> **DOCUMENT TEXT**:
NETGEAR has revamped its entire ReadyNAS product line with five new desktop models in three new ReadyNAS families with an completely overhauled new OS.
The entry level ReadyNAS 100 Series is powered by a 1.2 GHz Marvell Armada 370 CPU with 512 MB of RAM. The two-bay version has one Gigabit Ethernet LAN port while the four-bay has two ports.
The two, four and six bay ReadyNAS 300 models all run on a 2.1 GHz dual-core Intel Atom processor mated with 2 GB of RAM and have dual Gigabit Ethernet ports.
NETGEAR ReadyNAS 300, 500 and 100
The six-bay ReadyNAS 500 Series comes in only one six-bay flavor (RN516xx) for now and is powered by an Intel 3.3 GHz i3-3220 Ivy Bridge CPU with 4 GB of ECC RAM. The 516 is the only one of the new desktops that can be equipped with an optional 10 GbE port.
All models have one USB 2.0 and two USB 3.0 ports for sharing printers or attaching drives for sharing or backup. The 300 and 500 models also have eSATA ports and the 500 can be equipped with an optional 10 GbE port. All except the two-bay ReadyNAS 102 have HDMI ports and IR receivers for remote control.
The entire line features hot-swappable drive bays that accept 2." and 3.5" SATA hard and SS drives up to 4 TB.
NETGEAR also announced the four-bay 1U ReadyNAS 2120 in both diskless and diskful models.
These new NASes have been a long time coming. NETGEAR said the reason for the delay was that its team was heads-down developing the new ReadyNAS OS 6 that powers all the new models. This new OS is a complete break with the past and features a unified feature set that will be available on both Intel and Marvell ARM-powered models. All current ReadyNASes will not be upgradeable to the new OS.
Although it is a completely new, OS 6 will have key features that its user base expects such as NETGEAR’s XRAID2 automatic volume expansion, remote access, DLNA serving, replication, on-NAS anti-virus and access to the Genie+ app marketplace. NETGEAR also said it has eliminated the license charge for its ReadyNAS Replicate secure remote replication service.
ReadyNAS OS 6 business features
The key features for both business and home users are summarized in the excerpts from the product data sheets shown above and below.
ReadyNAS OS 6 home features
NETGEAR has redesigned its ReadyCloud feature to make it dead simple to set up. All a user needs to do is plug the NAS into a working internet connection, open a browser and enter a simple URL printed on a card included with the NAS and push a button on the NAS. The NAS then automatically registers with the ReadyCloud service and you’re done.
A key feature that the company things business users will salivate over is OS 6’s unlimited snapshot capability. This is made possible by a switch to the btrfs filesystem, which NETGEAR says it has tweaked. You might think of this capability like Apple’s Time Machine in that it allows a user to roll back to a particular snapshot and restore from there. Snapshotting is very space efficient because only changes are stored after an initial full snapshot.
Another welcome bit of news is that NETGEAR is also introducing a 5-bay expansion cabinet that can be attached to any of the 300 or 500 series models. Unfortunately, at an MSRP of $750 and expected street of about $690, the EDA500 expansion cabinet is even more expensive than Synology’s DX513, which goes for about $500.
"Select models" of the NETGEAR ReadyNAS 100 and 300 series will be shipping within days. But you’ll have to wait until 2Q for the remaining models, the 500 and the rackmount to ship. All models will come in diskless and diskful versions with street pricing starting at $199 for the ReadyNAS 100 (RN100xx), $449 for the ReadyNAS 300 (RN300xx), $1299 for the ReadyNAS 500 (RN500xx) and $1229 for the ReadyNAS 2120 rackmount.

> **LIST OF TASKS**:
A – Translate this sentence from the ReadyNAS article into Spanish: "NETGEAR also announced the four-bay 1U ReadyNAS 2120 in both diskless and diskful models."
B – According to the ReadyNAS article, which CPU powers the ReadyNAS 100 Series?
C – Reproduce word for word the stretch of the ReadyNAS article from "These new NASes" through "remote replication service.".

> **Dataset entries**:

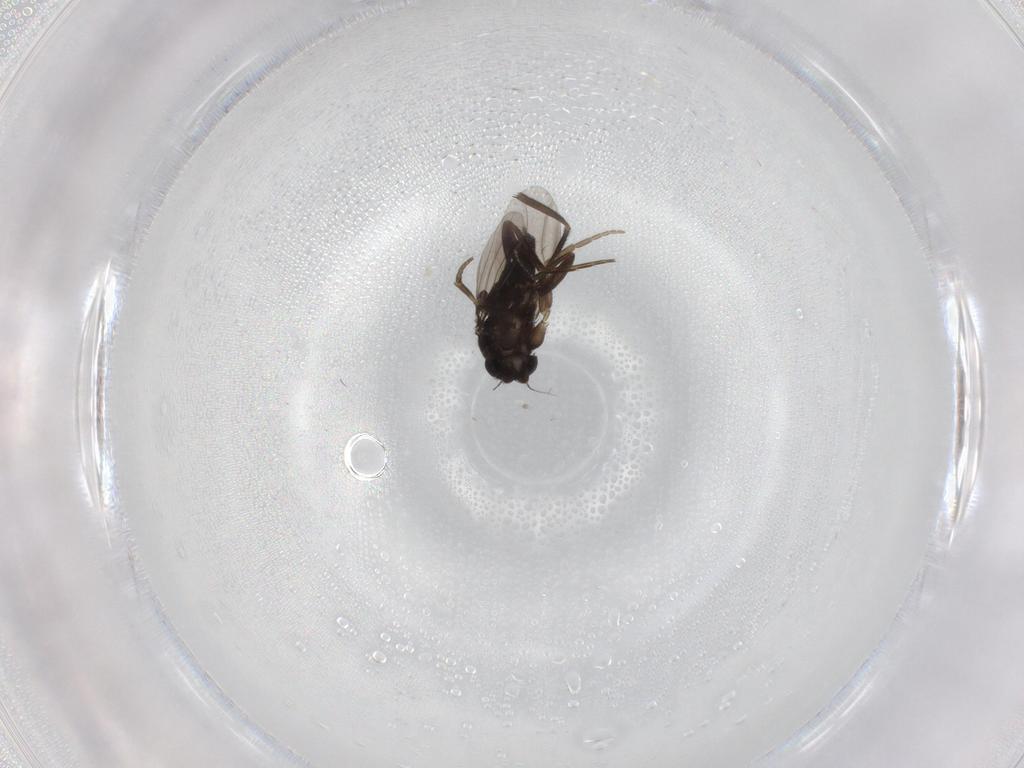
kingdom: Animalia
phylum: Arthropoda
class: Insecta
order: Diptera
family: Cecidomyiidae
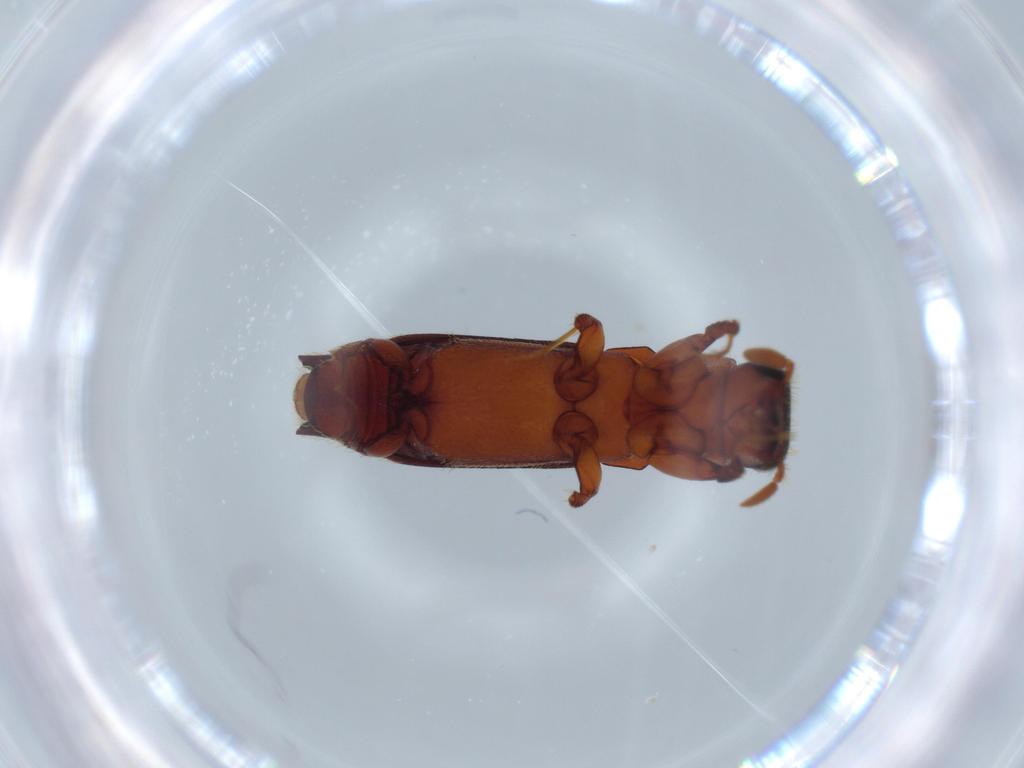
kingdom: Animalia
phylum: Arthropoda
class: Insecta
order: Coleoptera
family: Curculionidae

> **ANSWERS TO THE EXERCISE**:
A – NETGEAR también anunció el ReadyNAS 2120 de cuatro bahías y formato 1U, en modelos tanto sin discos como con discos.

B – A 1.2 GHz Marvell Armada 370 CPU.

C –
These new NASes have been a long time coming. NETGEAR said the reason for the delay was that its team was heads-down developing the new ReadyNAS OS 6 that powers all the new models. This new OS is a complete break with the past and features a unified feature set that will be available on both Intel and Marvell ARM-powered models. All current ReadyNASes will not be upgradeable to the new OS.
Although it is a completely new, OS 6 will have key features that its user base expects such as NETGEAR’s XRAID2 automatic volume expansion, remote access, DLNA serving, replication, on-NAS anti-virus and access to the Genie+ app marketplace. NETGEAR also said it has eliminated the license charge for its ReadyNAS Replicate secure remote replication service.